■ Tasks and exercises:
1. According to the "One Word" article, what position did the song reach on the ARIA Singles Chart?
2. Print the section of the "One Word" article that opens with the words containing "Baby Animals singles" and closes with "first top-20 single.", copied without any changes.

■ Provided passage:
<<<<

- Australian CD single cover

Single by Baby Animals

from the album Baby Animals
- Released: January 1992
- Studio: Bearsville Studio, Woodstock, New York Second City Studio, Long Island
- Genre: Hard rock; alternative rock;
- Length: 4:00
- Label: Imago
- Songwriters: Suze DeMarchi; Steve Elson;
- Producer: Mike Chapman

Baby Animals singles chronology
| "Painless" (1991) | "One Word" (1992) | "Ain't Gonna Get" (1992) |

Alternative cover
- US single cover

= One Word (Baby Animals song) =

"One Word" is a song by Australian rock band Baby Animals. It was released in January 1992 as their fourth single from their debut studio album Baby Animals (1991). The song peaked at number 15 on the ARIA Singles Chart, becoming the band's first top-20 single.

>>>>

■ Material provided:
<<<<

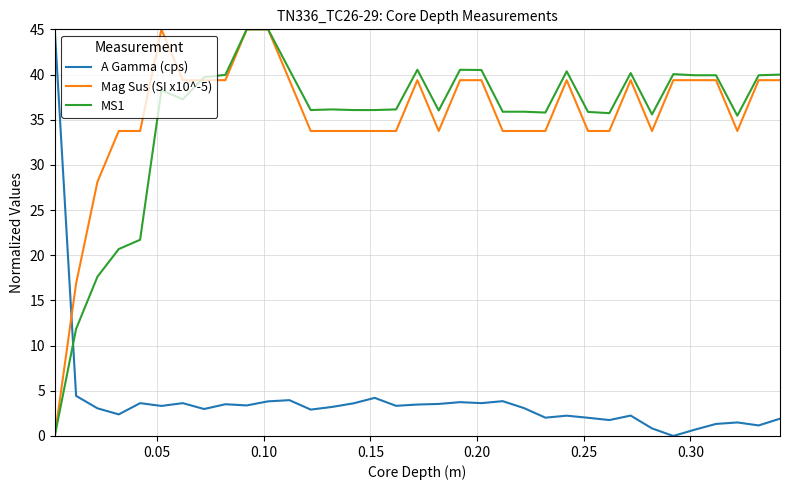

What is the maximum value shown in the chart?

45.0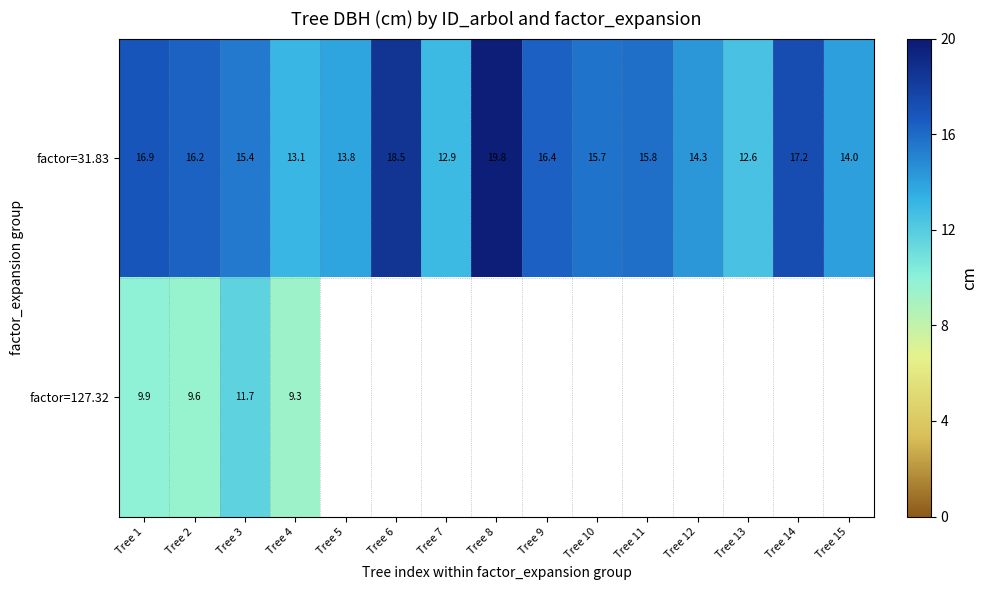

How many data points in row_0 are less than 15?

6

>>>>
<<<<

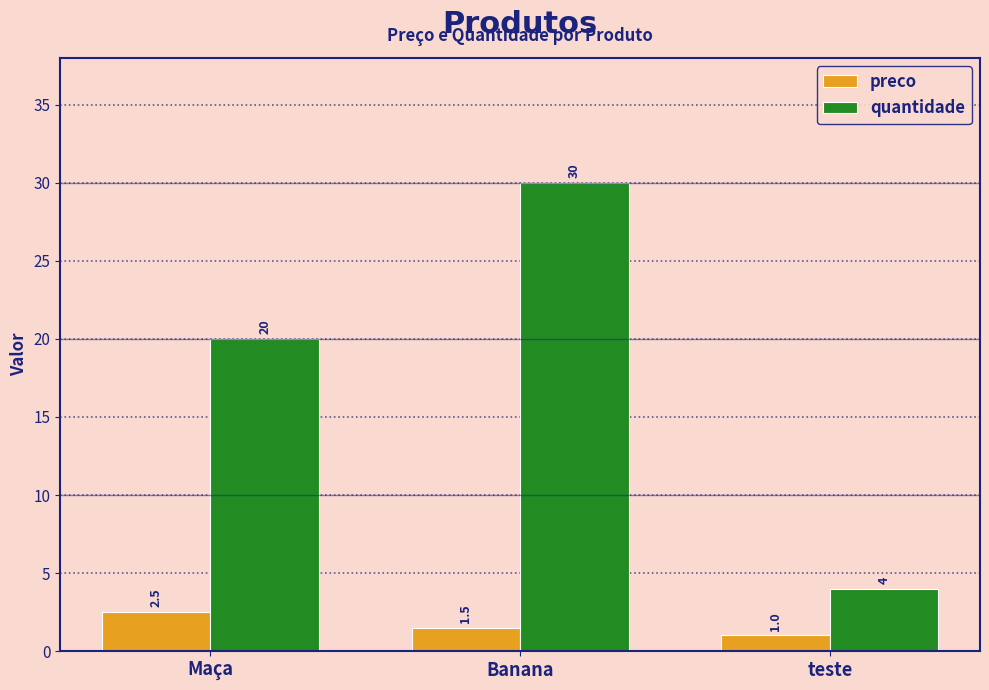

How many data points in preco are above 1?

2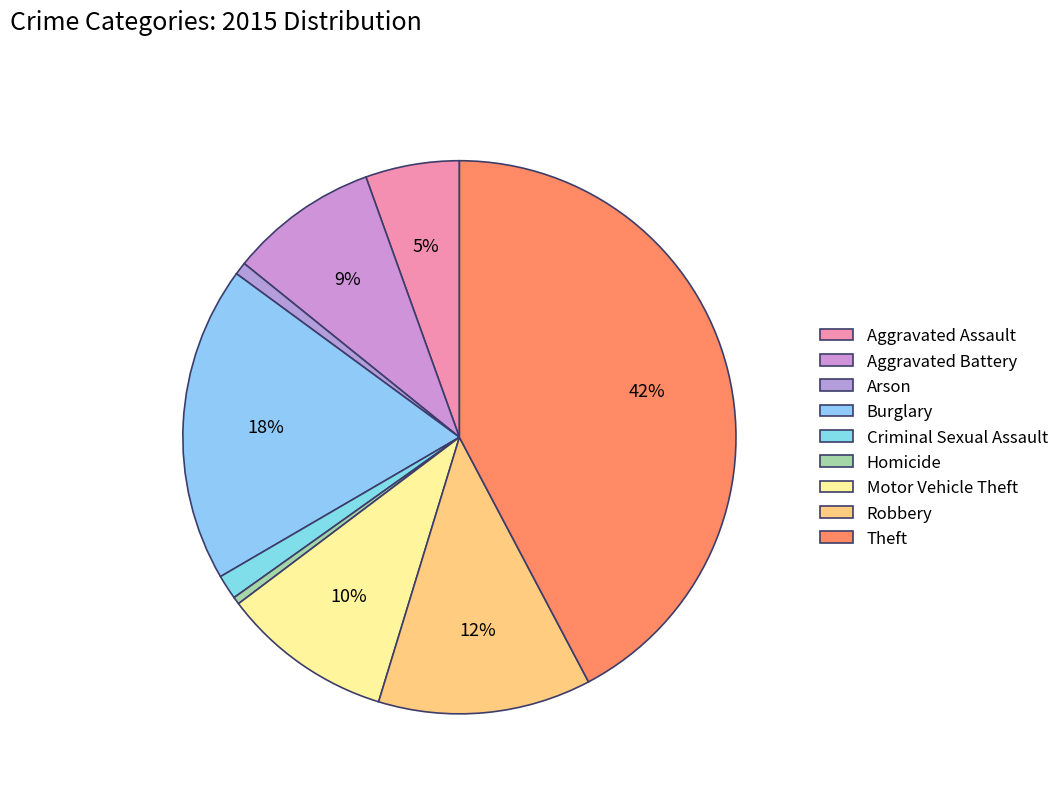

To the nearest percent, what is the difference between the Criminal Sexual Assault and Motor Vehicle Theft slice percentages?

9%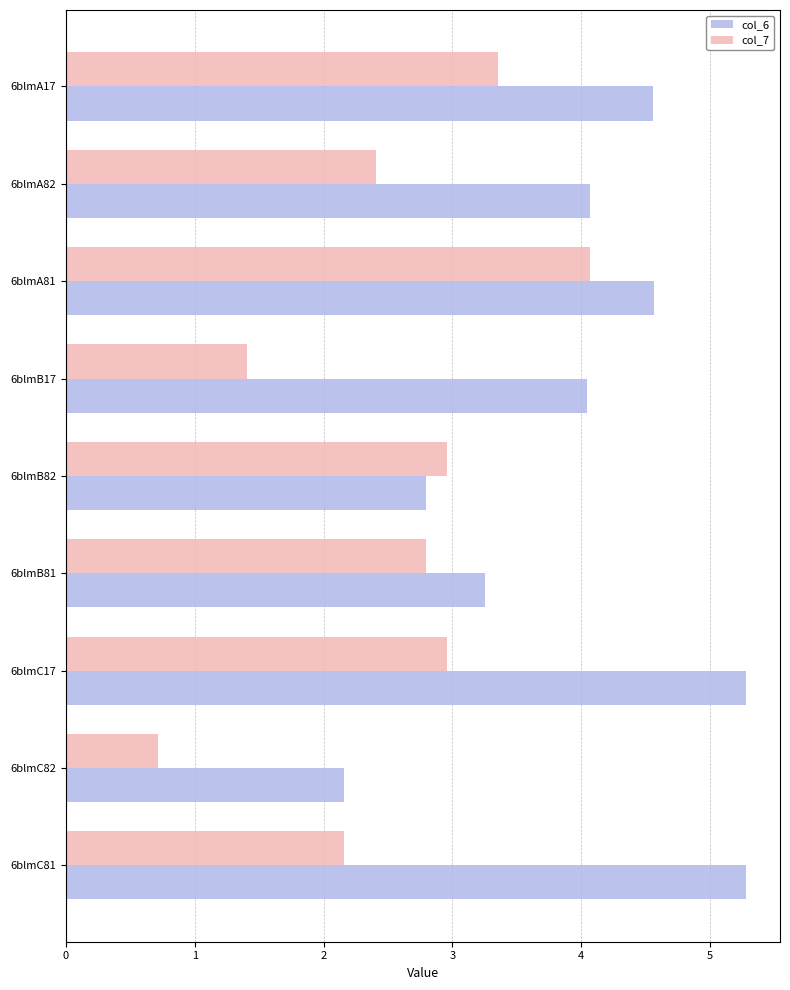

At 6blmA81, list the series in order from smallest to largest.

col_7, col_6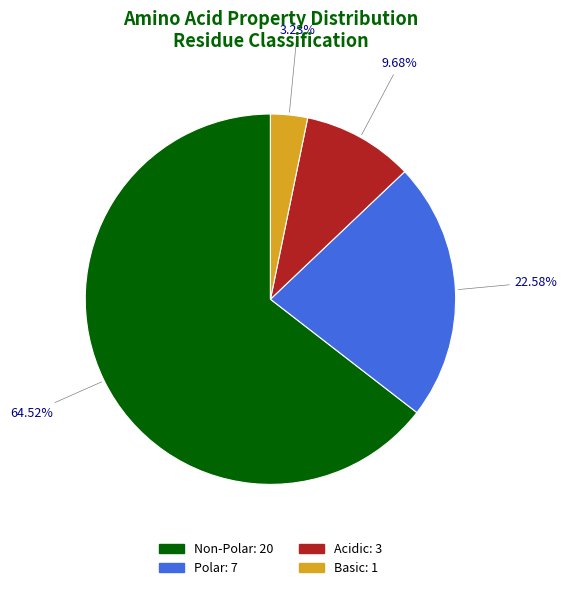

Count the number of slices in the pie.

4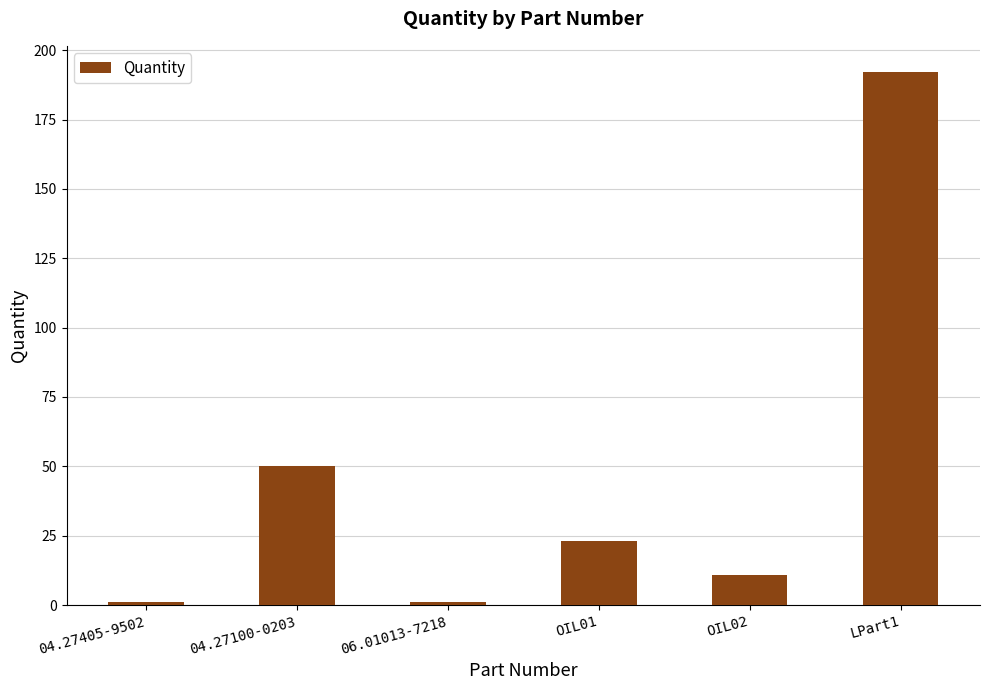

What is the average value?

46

>>>>

■ Answers to the exercise:
1. Number 15.

2.
Baby Animals singles chronology
| "Painless" (1991) | "One Word" (1992) | "Ain't Gonna Get" (1992) |

Alternative cover
- US single cover

= One Word (Baby Animals song) =

"One Word" is a song by Australian rock band Baby Animals. It was released in January 1992 as their fourth single from their debut studio album Baby Animals (1991). The song peaked at number 15 on the ARIA Singles Chart, becoming the band's first top-20 single.